* Passage
A defining episode was the second Napoleonic invasion scare of 1803-4. The Addington Government launched an appeal to the nation; ‘John Bull’ was elevated into a symbol of Englishness; thousands of patriotic broadsides and ballads were circulated; the London stage devoted itself to evocations of Agincourt and Blenheim; and volunteering became so popular that, according to J.E. Cookson, more than one in five of the male population of military age went into armed service. Such a sudden burst of martial fervour can only be described as a revanche, equivalent to those in France (1792-93), Prussia (1806-7), and Russia (1812) – a heightened mood combining elements of apocalyptic despair, epiphany, catharsis, but above all of mythmaking, as a result of which a large gap emerged between what this country actually did in the French wars and what it perceived itself to be doing.
The wars of the 1790s were the first to be waged between political ideologies. The British fought on the side of the legitimists against Jacobinism, yet ideologically – for all the philippics of Burke and Windham – they had more in common with the enemy than with their allies, the autocracies of Austria, Prussia and Russia. From 1803-15 the enemy was supposed to be imperial expansion, as practised by the French; yet, as Chris Bayly has written, this period saw ‘the greatest expansion of British imperial dominion since ... the 17th century. Most later extensions of the Empire, whether in Africa in the 1880s and 1890s or in the Middle East after the First World War, were the slowly matured consequences’ of policies laid down during the French wars. The nation which fought so nobly for the autonomy of European ‘nations’ such as Germany, Italy, Sweden, Poland and Spain, happily appropriated Cape Colony, Ceylon, Tobago, St Lucia, Mauritius, Heligoland, Malta and the Ionian Isles, while subduing millions of Indians, sometimes very brutally.
The English genuinely saw themselves as reluctant warriors, fighting only in self-defence. According to a patriotic broadside of 1803, the French
fight for Power, for Plunder, and extended Rule – WE, for our Country, our Altars, and our Homes. – They follow an ADVENTURER, whom they fear – and obey a Power which they hate – WE serve a Monarch whom we love, a GOD whom we adore.
Such sentiments were commonplace. What is significant is that they were written, not by some blimpish country gentleman, but by Richard Brinsley Sheridan, former pacifist, scourge of the Establishment and Irish patriot. Later, as Wellington led the offensive on the Continent and the Navy gobbled up sugar islands, the English continued – quite genuinely and without any sense of contradiction – to see themselves as liberators and deliverers. This was not so much a case of gaining an empire in ‘a fit of absence of mind’ as of gaining an empire while marching to the tunes of liberty and nationalism.
Throughout the century English imperialism continued to dress itself up by asserting its religious mission, the white man’s burden or colonial trusteeship. In the same way, Palmerston’s bosscat and occasionally gunboat diplomacy was larded with sententious appeals to high-sounding principles like nationality and constitutionality. To outsiders it seemed like so much humbug, but it might be more charitable to see it as a case of schizophrenia, matched by a national tendency to pluck ‘finest hours’ from the jaws of defeat, to elevate triumphs of character above hard-headed victories (the ‘General Gordon syndrome’), and to indulge in le vice anglais (pleasure in being beaten at sport). Even Suez seemed awful, not so much because it was a failure of arms, but because Eden’s actions were sensed to be duplicitous and therefore a blot on England’s sea-green incorruptibility.

* Assigned task 1
Name every territory that, according to the passage on British patriotism in the French wars, Britain appropriated during that period.
* Assigned task 2
Using the passage on British patriotism in the French wars, explain why Suez seemed awful to the English.
* Assigned task 3
Carry on the passage on British patriotism in the French wars from its final sentence.
The saved data listing has no connection to the passage on British patriotism in the French wars.

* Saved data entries
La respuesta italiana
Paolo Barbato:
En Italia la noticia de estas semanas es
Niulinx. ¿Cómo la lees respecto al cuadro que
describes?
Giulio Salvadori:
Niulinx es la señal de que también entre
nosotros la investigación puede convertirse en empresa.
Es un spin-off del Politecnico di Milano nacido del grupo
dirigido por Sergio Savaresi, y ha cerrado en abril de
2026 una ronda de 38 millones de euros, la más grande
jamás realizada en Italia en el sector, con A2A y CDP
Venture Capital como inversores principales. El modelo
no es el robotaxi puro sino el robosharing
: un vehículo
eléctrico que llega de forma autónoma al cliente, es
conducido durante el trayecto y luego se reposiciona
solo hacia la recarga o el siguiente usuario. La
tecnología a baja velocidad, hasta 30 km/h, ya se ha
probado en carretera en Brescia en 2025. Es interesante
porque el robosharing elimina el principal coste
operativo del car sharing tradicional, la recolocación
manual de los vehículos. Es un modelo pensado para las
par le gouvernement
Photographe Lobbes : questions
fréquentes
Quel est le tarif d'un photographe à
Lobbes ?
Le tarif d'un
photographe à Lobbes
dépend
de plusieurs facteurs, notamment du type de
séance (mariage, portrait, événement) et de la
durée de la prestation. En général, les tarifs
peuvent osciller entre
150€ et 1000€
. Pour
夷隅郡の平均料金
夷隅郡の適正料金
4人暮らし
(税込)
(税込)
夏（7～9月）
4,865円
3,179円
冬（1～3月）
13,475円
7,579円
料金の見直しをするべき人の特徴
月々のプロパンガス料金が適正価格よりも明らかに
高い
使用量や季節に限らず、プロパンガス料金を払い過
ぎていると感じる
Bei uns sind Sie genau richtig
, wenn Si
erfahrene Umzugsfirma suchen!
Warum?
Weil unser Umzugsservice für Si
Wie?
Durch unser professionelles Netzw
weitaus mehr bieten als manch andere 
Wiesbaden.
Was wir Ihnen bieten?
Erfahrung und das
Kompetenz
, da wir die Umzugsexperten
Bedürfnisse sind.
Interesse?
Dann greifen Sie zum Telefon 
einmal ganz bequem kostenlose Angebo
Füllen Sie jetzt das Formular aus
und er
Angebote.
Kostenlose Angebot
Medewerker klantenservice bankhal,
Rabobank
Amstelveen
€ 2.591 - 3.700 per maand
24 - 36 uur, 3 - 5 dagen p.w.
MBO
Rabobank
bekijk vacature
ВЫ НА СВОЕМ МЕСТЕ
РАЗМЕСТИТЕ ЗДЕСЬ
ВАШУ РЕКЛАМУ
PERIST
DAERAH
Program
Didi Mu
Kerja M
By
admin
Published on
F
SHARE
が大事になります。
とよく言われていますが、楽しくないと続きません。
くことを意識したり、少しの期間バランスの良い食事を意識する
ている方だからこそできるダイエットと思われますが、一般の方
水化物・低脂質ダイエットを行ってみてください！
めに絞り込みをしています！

...

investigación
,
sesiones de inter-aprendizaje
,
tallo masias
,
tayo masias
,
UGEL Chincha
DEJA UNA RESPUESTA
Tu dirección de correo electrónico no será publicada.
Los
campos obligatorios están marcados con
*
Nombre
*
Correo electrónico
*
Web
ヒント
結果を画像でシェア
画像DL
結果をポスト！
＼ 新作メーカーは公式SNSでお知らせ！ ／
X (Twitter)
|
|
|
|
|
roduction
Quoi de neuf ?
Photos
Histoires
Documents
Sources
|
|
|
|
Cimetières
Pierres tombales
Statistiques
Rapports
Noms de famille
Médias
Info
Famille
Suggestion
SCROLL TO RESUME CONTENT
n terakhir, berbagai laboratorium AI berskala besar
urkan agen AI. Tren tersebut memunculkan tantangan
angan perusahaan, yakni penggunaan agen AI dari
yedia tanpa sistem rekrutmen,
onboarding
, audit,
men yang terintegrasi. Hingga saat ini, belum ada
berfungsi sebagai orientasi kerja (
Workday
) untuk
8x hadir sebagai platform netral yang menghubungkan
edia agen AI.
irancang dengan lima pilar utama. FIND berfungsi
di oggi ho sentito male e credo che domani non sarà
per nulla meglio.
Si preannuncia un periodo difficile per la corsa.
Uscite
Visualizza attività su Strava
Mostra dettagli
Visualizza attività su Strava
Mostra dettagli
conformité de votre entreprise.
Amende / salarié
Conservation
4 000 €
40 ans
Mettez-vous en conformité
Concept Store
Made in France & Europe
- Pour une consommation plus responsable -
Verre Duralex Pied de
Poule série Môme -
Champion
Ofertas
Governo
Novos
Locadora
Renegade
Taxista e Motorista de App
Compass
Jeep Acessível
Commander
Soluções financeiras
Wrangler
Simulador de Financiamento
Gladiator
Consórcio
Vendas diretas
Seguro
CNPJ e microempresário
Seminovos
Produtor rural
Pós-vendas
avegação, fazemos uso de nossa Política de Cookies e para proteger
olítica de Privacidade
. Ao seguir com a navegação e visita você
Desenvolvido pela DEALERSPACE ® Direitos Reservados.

* Response area 1
Cape Colony, Ceylon, Tobago, St Lucia, Mauritius, Heligoland, Malta and the Ionian Isles.

* Response area 2
Suez seemed awful less because it was a military failure than because Eden's actions were sensed to be duplicitous. That duplicity was felt to be a blot on England's sea-green incorruptibility.

* Response area 3
If militarism and realpolitik have disguised themselves in a blanket of duty, the alternative liberal-pacifist tradition has been equally riddled with ambiguities. In theory, Cobden’s Englishman was economic man, attending solely to his private avocations, a citizen of the world rather than of a nation state. In practice, this velvet economic glove often concealed an iron fist. For example, England’s determination in the first half of the 19th century to rid the world of slave traders and pirates might look like the beginning of a long tradition of ‘ethical foreign policy’, but it was used to justify the Royal Navy’s high-handed ‘Stop! Search! and Confiscate!’ policies on the high seas. Again, the lesson of the Napoleonic wars – as drawn by statesmen such as Liverpool and Canning – was that British power depended, not on standing armies, not even on the playing fields of Eton, but on the Government’s ability to mobilise vast amounts of gold cheaply and at short notice. It followed that many of the economic policy elements later associated with the pax Britannica – the gold standard, retrenchment, tax cuts, debt redemption, freer trade – were designed to put the nation’s finances in such a state that, when war recurred, City financiers would once again be able to perform their vital bankrolling function.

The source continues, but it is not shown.